** Opening PAGE EXCERPT block **

Investment process: High quality and reasonable price
The manager follows Aberdeen Standard Investments’ house style of investing on a bottom-up basis in high-quality companies that are trading at a reasonable price. The quality of a company is assessed in terms of its management team, the business focus, strength of its balance sheet and its corporate governance track record. Aberdeen Standard Investments stresses the importance of meeting a company’s management team prior to making an investment. In terms of determining a firm’s valuation, the investment team considers key financial ratios, peer comparisons and an assessment of a company’s business prospects. Aberdeen Standard Investments employs a team-based approach to investing, and is unconstrained by index geographic and sector weightings. There is a key focus on risk management; Aberdeen Standard Investments’ portfolios are regularly monitored by an independent performance and risk team.

** Closing PAGE EXCERPT block **
** Opening DATASET CONTENT block **

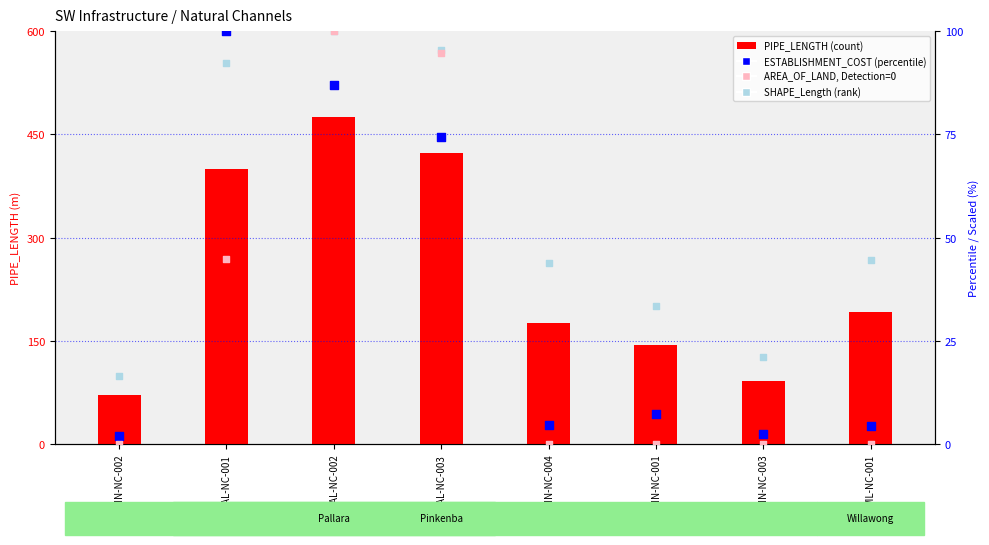

Which series has the largest Y range (max minus min)?

PIPE_LENGTH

** Closing DATASET CONTENT block **

* **WHAT YOU ARE ASKED TO DO**
Answer these questions from the investment process text:
(a) By what four measures is a company's quality assessed?
(b) What does the investment team consider when determining a firm's valuation?
(c) Who regularly monitors Aberdeen Standard Investments' portfolios?
Rely only on the investment process text for what comes next, not on the material.

* **WRITTEN REPLY**
(a) Its management team, its business focus, the strength of its balance sheet, and its corporate governance track record.
(b) Key financial ratios, peer comparisons, and an assessment of the company's business prospects.
(c) An independent performance and risk team.